U.S. Supreme Court Overturns Wire Fraud Conviction Against Former Cuomo Aide
The United States Supreme Court recently provided much-needed clarity in an important case concerning the theory of "honest services fraud," overturning the conviction of Joseph Percoco, a former aide to New York Governor Andrew Cuomo.
Joseph Percoco served as the Executive Deputy Secretary to Governor Cuomo from 2011 to 2016. The government alleged that during an eight-month hiatus from this role in 2014, Percoco accepted payments from a real estate development company, owned by Steven Aiello, to assist with its dealings with Empire State Development (ESD), a state agency. Percoco was charged with, among other things, conspiracy to commit honest-services wire fraud related to these activities.
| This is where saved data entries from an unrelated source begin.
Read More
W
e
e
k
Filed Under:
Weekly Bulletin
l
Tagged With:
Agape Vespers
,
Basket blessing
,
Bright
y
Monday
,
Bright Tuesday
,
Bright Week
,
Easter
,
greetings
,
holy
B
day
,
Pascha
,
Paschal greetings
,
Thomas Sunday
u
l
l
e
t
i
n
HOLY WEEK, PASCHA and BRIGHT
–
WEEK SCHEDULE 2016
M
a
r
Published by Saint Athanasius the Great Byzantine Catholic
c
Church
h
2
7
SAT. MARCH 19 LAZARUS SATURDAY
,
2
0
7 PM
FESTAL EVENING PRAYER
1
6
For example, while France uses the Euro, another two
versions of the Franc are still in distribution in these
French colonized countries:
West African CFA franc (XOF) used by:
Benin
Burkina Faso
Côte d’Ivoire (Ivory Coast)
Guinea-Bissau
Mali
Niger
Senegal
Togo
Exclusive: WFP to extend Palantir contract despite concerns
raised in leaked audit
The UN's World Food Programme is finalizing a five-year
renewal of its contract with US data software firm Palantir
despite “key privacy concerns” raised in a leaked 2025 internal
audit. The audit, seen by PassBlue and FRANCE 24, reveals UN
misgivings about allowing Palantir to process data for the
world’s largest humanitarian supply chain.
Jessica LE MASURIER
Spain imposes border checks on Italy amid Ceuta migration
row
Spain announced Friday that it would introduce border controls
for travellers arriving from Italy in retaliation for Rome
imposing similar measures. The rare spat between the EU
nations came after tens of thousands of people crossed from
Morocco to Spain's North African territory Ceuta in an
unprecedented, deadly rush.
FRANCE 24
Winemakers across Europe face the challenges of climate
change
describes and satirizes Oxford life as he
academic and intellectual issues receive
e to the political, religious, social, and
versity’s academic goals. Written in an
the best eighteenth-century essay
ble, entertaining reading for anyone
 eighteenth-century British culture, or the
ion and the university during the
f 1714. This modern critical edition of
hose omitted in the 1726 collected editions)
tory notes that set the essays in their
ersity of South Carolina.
The key issue in Percoco's case was whether a private citizen can commit or conspire to commit honest-services wire fraud based on his own duty of honest services to the public. The trial court instructed the jury that a private citizen, like Percoco, could be found to have a duty of honest services to the public if he "dominated and controlled any governmental business" and if "people working in the government actually relied on him because of a special relationship he had with the government." Based on these instructions, the jury convicted Percoco.
On appeal, the Second Circuit affirmed the conviction, referencing its 1982 decision in United States v. Margiotta, where it held that a private individual can commit honest-services fraud if he or she "dominates government." However, the Supreme Court disagreed, ruling that the jury instruction based on the Margiotta decision was in error.
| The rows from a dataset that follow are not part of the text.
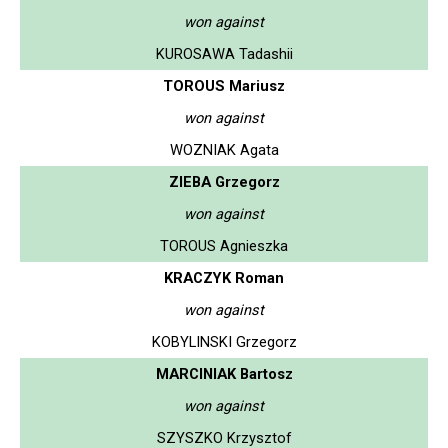
won against
KUROSAWA Tadashii
TOROUS Mariusz
won against
WOZNIAK Agata
ZIEBA Grzegorz
won against
TOROUS Agnieszka
KRACZYK Roman
won against
KOBYLINSKI Grzegorz
MARCINIAK Bartosz
won against
SZYSZKO Krzysztof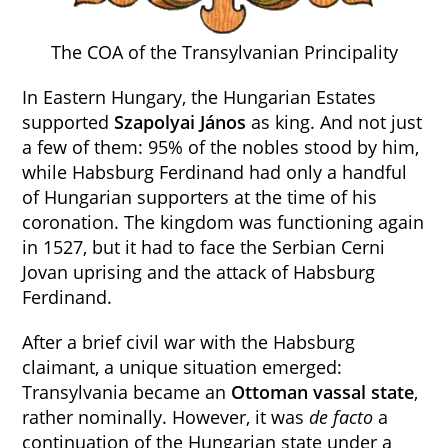
The COA of the Transylvanian Principality
In Eastern Hungary, the Hungarian Estates
supported
Szapolyai
János
as king. And not just
a few of them: 95% of the nobles stood by him,
while Habsburg Ferdinand had only a handful
of Hungarian supporters at the time of his
coronation. The kingdom was functioning again
in 1527, but it had to face the Serbian Cerni
Jovan uprising and the attack of Habsburg
Ferdinand.
After a brief civil war with the Habsburg
claimant, a unique situation emerged:
Transylvania became an
Ottoman vassal state
,
rather nominally. However, it was
de facto
a
continuation of the Hungarian state under a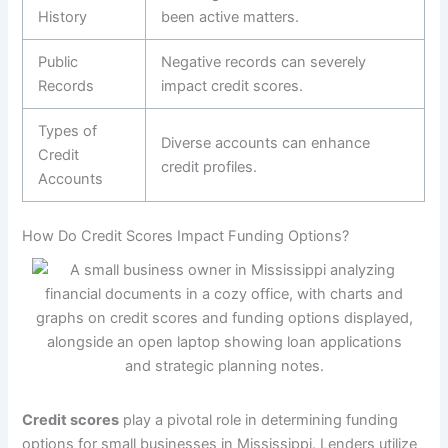
History
been active matters.
Public
Negative records can severely
Records
impact credit scores.
Types of
Diverse accounts can enhance
Credit
credit profiles.
Accounts
How Do Credit Scores Impact Funding Options?
Credit scores
play a pivotal role in determining funding
options for small businesses in Mississippi. Lenders utilize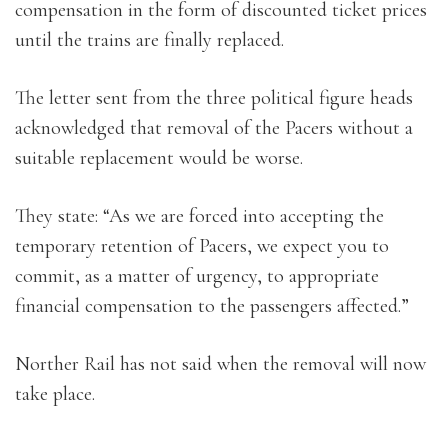
compensation in the form of discounted ticket prices
until the trains are finally replaced.
The letter sent from the three political figure heads
acknowledged that removal of the Pacers without a
suitable replacement would be worse.
They state: “As we are forced into accepting the
temporary retention of Pacers, we expect you to
commit, as a matter of urgency, to appropriate
financial compensation to the passengers affected.”
Norther Rail has not said when the removal will now
take place.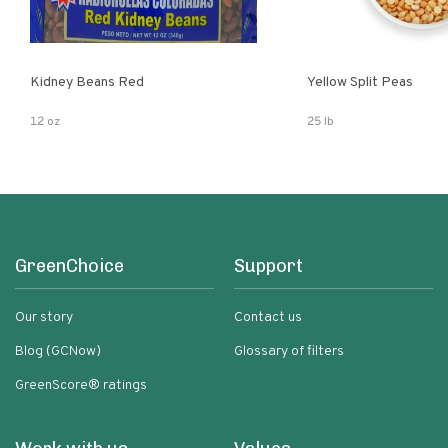
Kidney Beans Red
Yellow Split Peas
12 oz
25 lb
GreenChoice
Support
Our story
Contact us
Blog (GCNow)
Glossary of filters
GreenScore® ratings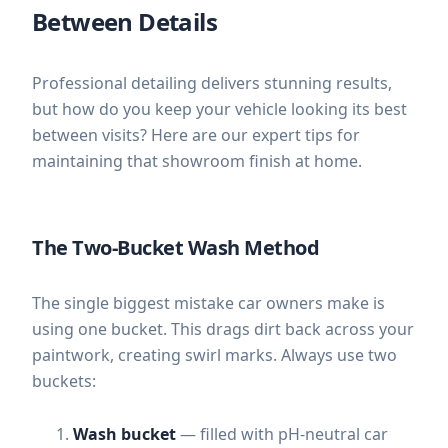
Between Details
Professional detailing delivers stunning results,
but how do you keep your vehicle looking its best
between visits? Here are our expert tips for
maintaining that showroom finish at home.
The Two-Bucket Wash Method
The single biggest mistake car owners make is
using one bucket. This drags dirt back across your
paintwork, creating swirl marks. Always use two
buckets:
Wash bucket
— filled with pH-neutral car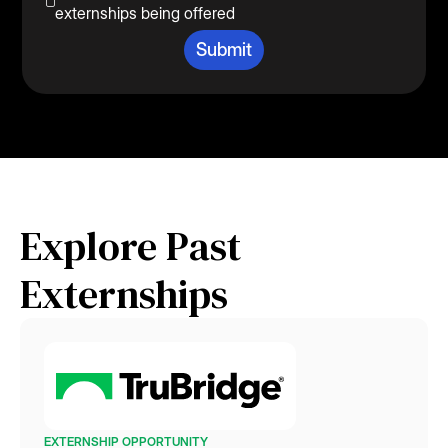
externships being offered
Explore Past
Externships
EXTERNSHIP OPPORTUNITY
The Supreme Court’s analysis hinged on its 1987 decision in McNally v. United States and the subsequent enactment of 18 U. S. C. §1346, which clarified that the wire fraud and mail fraud statutes cover “honest-services fraud.” The Court also considered its decision in Skilling v. United States, which rejected a broad interpretation of §1346 as unconstitutionally vague, noting that it only covers fraudulent schemes to deprive another of honest services through bribes or kickbacks supplied by a third party who had not been deceived.
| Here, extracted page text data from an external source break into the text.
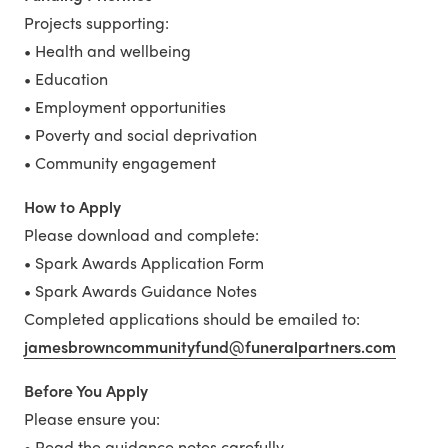
Projects supporting:
• Health and wellbeing
• Education
• Employment opportunities
• Poverty and social deprivation
• Community engagement
How to Apply
Please download and complete:
• Spark Awards Application Form
• Spark Awards Guidance Notes
Completed applications should be emailed to:
jamesbrowncommunityfund@funeralpartners.com
Before You Apply
Please ensure you:
• Read the guidance notes carefully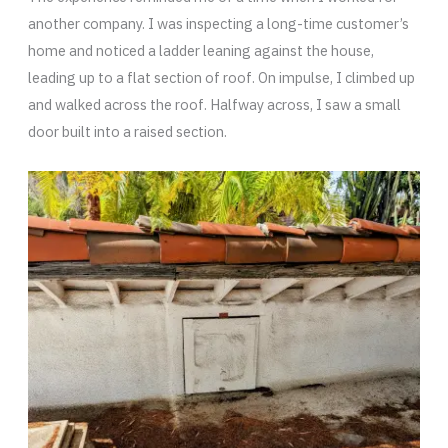
another company. I was inspecting a long-time customer’s
home and noticed a ladder leaning against the house,
leading up to a flat section of roof. On impulse, I climbed up
and walked across the roof. Halfway across, I saw a small
door built into a raised section.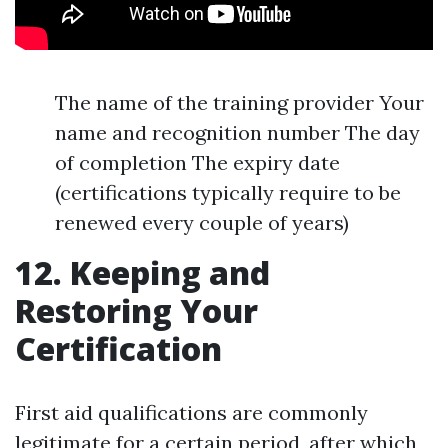
The name of the training provider Your
name and recognition number The day
of completion The expiry date
(certifications typically require to be
renewed every couple of years)
12. Keeping and
Restoring Your
Certification
First aid qualifications are commonly
legitimate for a certain period, after which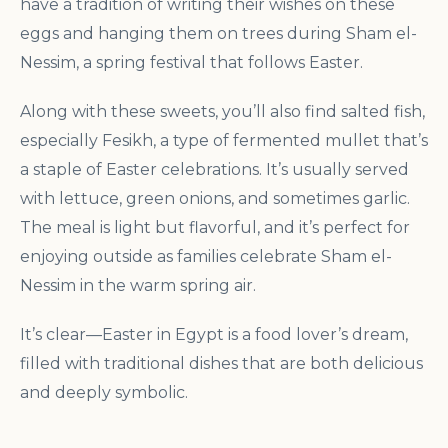
have a tradition of writing their wishes on these
eggs and hanging them on trees during Sham el-
Nessim, a spring festival that follows Easter.
Along with these sweets, you’ll also find salted fish,
especially Fesikh, a type of fermented mullet that’s
a staple of Easter celebrations. It’s usually served
with lettuce, green onions, and sometimes garlic.
The meal is light but flavorful, and it’s perfect for
enjoying outside as families celebrate Sham el-
Nessim in the warm spring air.
It’s clear—Easter in Egypt is a food lover’s dream,
filled with traditional dishes that are both delicious
and deeply symbolic.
The Supreme Court rejected the broad interpretation of the duty of honest services that was applied in Percoco's case, noting that such a duty does not extend to all private persons. The Court found that the jury instructions based on the Margiotta theory were too vague, as the public's right to a private person's honest services whenever that private person's influence exceeds some undefined threshold was not clearly defined.
The jury instructions based on the Margiotta theory in Percoco’s case were erroneous. Margiotta’s standard in the instructions—imply- ing that the public has a right to a private person’s honest services whenever that private person’s clout exceeds some ill-defined thresh- old—is too vague. Without further constraint, the jury instructions did not define “the intangible right of honest services” “ ‘with sufficient definiteness that ordinary people can understand what conduct is pro- hibited’ ” or “ ‘in a manner that does not encourage arbitrary and dis- criminatory enforcement.’ ” McDonnell v. United States, 579 U. S. 550, 576. Supreme Court Opinion
This blog post was prepared with the assistance of ChatGPT-4 AI. Nothing in this post should be considered legal advice or the creation of an attorney-client relationship. This blog is strictly for informational purposes only.